Will think that he doeth God service. A better translation is: will think that he offers to God a sacrificial service.
The word rendered “doeth” in the Authorized Version is the technical word for offering sacrifice (compare, e.g., the notes on Matthew 5:23 and Matthew 8:4). The word rendered “service” means the service of worship.
This can be seen by comparing other instances where it occurs in the New Testament: Romans 9:4, Romans 12:1, Hebrews 9:1, and Hebrews 9:6.
A Rabbinic comment on Numbers 25:13 is, “Whoever sheds the blood of the wicked is as he who offers sacrifice.”
The martyrdom of Stephen, or St. Paul’s account of himself as a persecutor (Acts 26:9; Galatians 1:13–14), shows how these words were fulfilled in the first years of the Church’s history, and such accounts are not absent from that history’s latest page.
"And these things will they do, because they have not known the Father, nor me." — John 16:3 (ASV)
Because they have not known the Father, nor me.—Compare Note on John 15:21. He repeats that ignorance of God is the cause of the world's hatred and persecution, and adds here that it is ignorance of God revealed in Himself. There is a special force in the mention of this ignorance in connection with the previous verse.
Men think that in exclusion, and anathemas, and persecutions, and deaths of men made like themselves in the image of God, they are offering to God an acceptable sacrifice.
They can know nothing of the true nature of the living Father who pities every child, and wills not the death of a sinner, and gave His only-begotten Son, that whoever believes in Him should not perish, but have everlasting life. They know nothing of the long-suffering and compassion of the Son of Man, who pleaded even for His murderers, “Father, forgive them, they know not what they do.”

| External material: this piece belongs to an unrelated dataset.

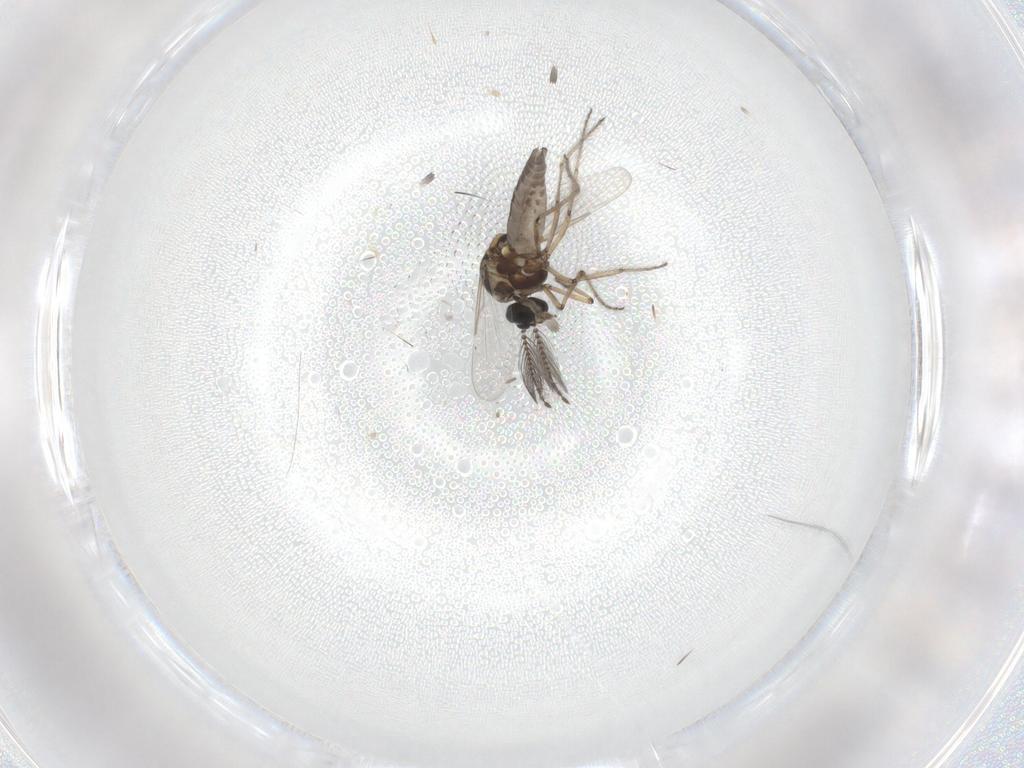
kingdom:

"But these things have I spoken unto you, that when their hour is come, ye may remember them, how that I told you. And these things I said not unto you from the beginning, because I was with you." — John 16:4 (ASV)
But these things have I told you . . .—He recurs to the thought of John 16:1. (John 14:29.) He strengthens them by forewarning them. When the persecution comes, they will remember His word and find in it support for their faith and evidence of His presence with them.

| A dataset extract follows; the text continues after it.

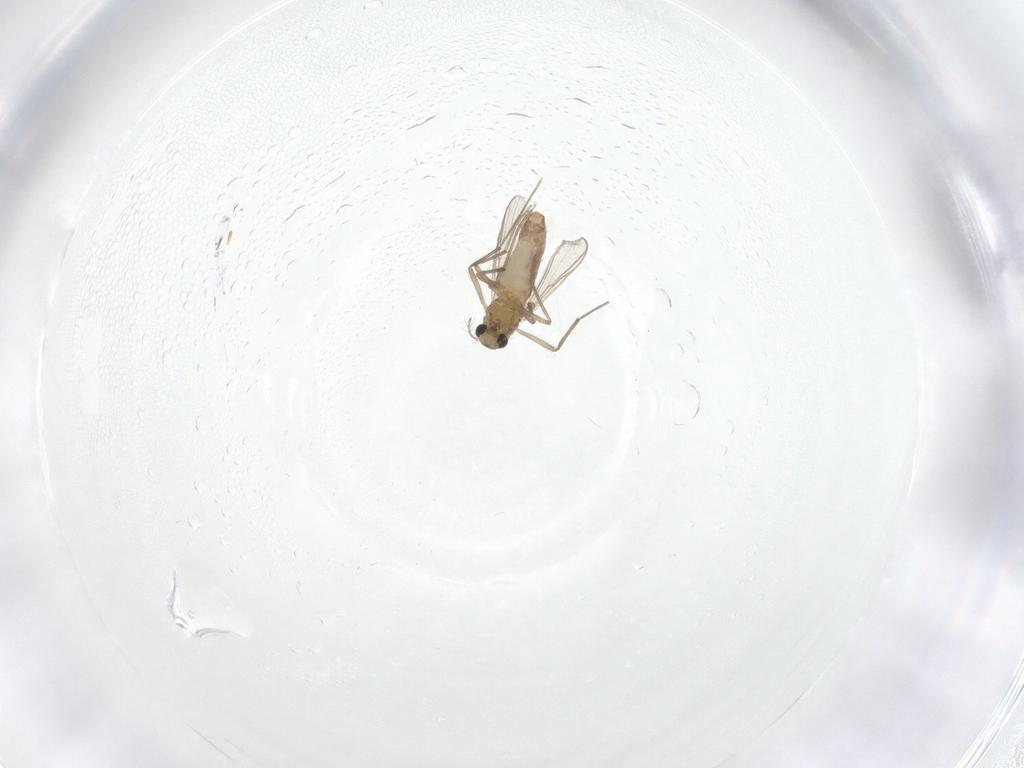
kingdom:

These things I said not unto you at the beginning, because I was with you.—While He was with them, He would spare them, and it was against Himself that the hatred of His foes was directed. When He has left them, they will represent Him and must stand in the foreground of the battle.
These words seem to be opposed to Matthew 10 and parallel passages, where our Lord told the Apostles at the time of their call of the persecutions that awaited them. (John 16:21; John 16:28.) The passages are not, however, really inconsistent, for “these things” in this verse (John 16:1) refers to the full account He has given them of the world’s hatred, the principles underlying it, and the manner in which it was to be met by the Spirit’s witness and their witness of Him. These things which the infant Church would have to meet, and meet without His bodily presence, He told them not at the beginning.
"But now I go unto him that sent me; and none of you asketh me, Whither goest thou?" — John 16:5 (ASV)
But now I go my way to him that sent me.—(John 14:12). The work of His apostleship on earth was drawing to its close, and He was about to return to the Father from whom He had received it. This was to Him matter of joy, and if they had really loved Him would have been so to them. They would have thought of the future before Him, as He was then thinking, in the fullness of His love, of the future before them.
And none of you asketh me, Whither goest thou?—Peter had asked this very question (John 13:36), and Thomas had implied it (John 14:5), but what the words here mean is, “None of you are out of love for Me asking about the place where I am going. Your thoughts are not with Me. It is to you as nothing that I am returning to Him that sent Me.”